The point is discretionary kindness.

“There’s a certain amount of money you should spend to prove that you’re not a corporate psychopath.”

That may be the most Rory Sutherland sentence imaginable.

But underneath the humor is a serious business truth:

People remember emotional experiences more than optimized systems.

And those experiences often cost surprisingly little.

Why Direct Mail Still Works

One of the most counterintuitive sections of the interview involves physical direct mail.

In a digital-first era, Sutherland argues direct mail is becoming more effective precisely because fewer companies use it.

Why?

Because scarcity changes attention.

A physical letter feels significant today in a way digital impressions rarely do.

He explains that direct mail has three advantages modern digital advertising often lacks:

  • It’s consumed voluntarily
  • It persists physically
  • It arrives when people are mentally receptive

Meanwhile, many digital ads appear at terrible moments — while paying parking tickets, checking bank balances, or rushing through unrelated tasks.

This is classic Sutherland thinking:

Most businesses optimize targeting at the level of the person while ignoring targeting at the level of the moment.

That insight alone is worth rethinking your entire marketing strategy.

Optionality Beats Short-Term Optimization

Perhaps the deepest idea in the interview is Sutherland’s distinction between optimality and optionality.

Efficient systems optimize current conditions.

Opportunity-driven systems expand future possibilities.

He applies this framework to everything from electric vehicles to hybrid work.

Remote work, for example, may not maximize short-term productivity in every case.

But it massively expands hiring possibilities.

It creates optionality.

And businesses that think long term often win because they preserve flexibility while competitors optimize themselves into rigidity.

That’s especially relevant for founders.

Because entrepreneurship itself is fundamentally an exercise in optionality.

The Final Lesson for Entrepreneurs

Toward the end of the conversation, Sutherland reflects on growing up around small businesses.

And he admits something painfully familiar to founders:

Marketing often gets postponed not because it’s unimportant — but because everything else feels more urgent.
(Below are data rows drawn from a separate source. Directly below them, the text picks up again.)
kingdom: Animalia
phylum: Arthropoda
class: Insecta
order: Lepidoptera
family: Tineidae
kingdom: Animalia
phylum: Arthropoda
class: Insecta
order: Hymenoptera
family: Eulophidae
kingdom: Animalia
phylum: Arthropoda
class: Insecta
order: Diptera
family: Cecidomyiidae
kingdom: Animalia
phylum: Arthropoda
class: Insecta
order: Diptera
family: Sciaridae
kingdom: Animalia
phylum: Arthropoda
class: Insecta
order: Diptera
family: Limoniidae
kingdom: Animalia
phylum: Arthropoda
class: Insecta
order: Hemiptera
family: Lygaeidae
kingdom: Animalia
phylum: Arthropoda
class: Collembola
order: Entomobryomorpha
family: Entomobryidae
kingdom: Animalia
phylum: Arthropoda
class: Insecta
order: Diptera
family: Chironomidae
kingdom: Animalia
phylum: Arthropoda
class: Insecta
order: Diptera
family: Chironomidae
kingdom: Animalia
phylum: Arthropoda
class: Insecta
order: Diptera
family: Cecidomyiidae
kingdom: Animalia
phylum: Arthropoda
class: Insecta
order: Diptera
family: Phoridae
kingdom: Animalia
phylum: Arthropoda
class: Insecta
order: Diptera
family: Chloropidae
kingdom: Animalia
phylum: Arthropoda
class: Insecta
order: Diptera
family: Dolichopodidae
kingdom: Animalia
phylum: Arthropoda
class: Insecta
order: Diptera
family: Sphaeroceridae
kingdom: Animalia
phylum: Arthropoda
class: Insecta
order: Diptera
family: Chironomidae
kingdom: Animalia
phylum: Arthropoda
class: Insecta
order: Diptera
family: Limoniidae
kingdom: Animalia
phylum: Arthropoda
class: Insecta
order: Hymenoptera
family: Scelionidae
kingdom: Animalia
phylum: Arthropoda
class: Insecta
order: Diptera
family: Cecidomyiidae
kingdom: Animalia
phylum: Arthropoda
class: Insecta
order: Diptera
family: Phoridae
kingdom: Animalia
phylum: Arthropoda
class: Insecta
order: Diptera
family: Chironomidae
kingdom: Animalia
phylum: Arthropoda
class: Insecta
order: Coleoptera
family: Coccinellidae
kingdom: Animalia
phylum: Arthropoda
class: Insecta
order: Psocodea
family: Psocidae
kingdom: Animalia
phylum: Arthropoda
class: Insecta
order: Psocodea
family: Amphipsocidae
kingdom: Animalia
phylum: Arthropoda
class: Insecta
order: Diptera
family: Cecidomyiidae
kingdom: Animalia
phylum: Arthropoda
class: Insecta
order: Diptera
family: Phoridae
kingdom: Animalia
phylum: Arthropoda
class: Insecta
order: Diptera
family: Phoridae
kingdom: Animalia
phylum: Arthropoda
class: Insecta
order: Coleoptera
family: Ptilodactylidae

“The tragedy in any business is that the urgent always dominates.”

That may be the clearest summary of entrepreneurial life.

Founders spend their days fighting operational fires while long-term brand building gets deferred indefinitely.

But the companies that break through usually do something different.

They protect time for opportunity thinking.

They invest in distinctiveness.

They create memorable experiences.

And they resist the temptation to reduce business into a spreadsheet exercise.

Because growth rarely comes from becoming slightly cheaper.

It comes from becoming meaningfully better.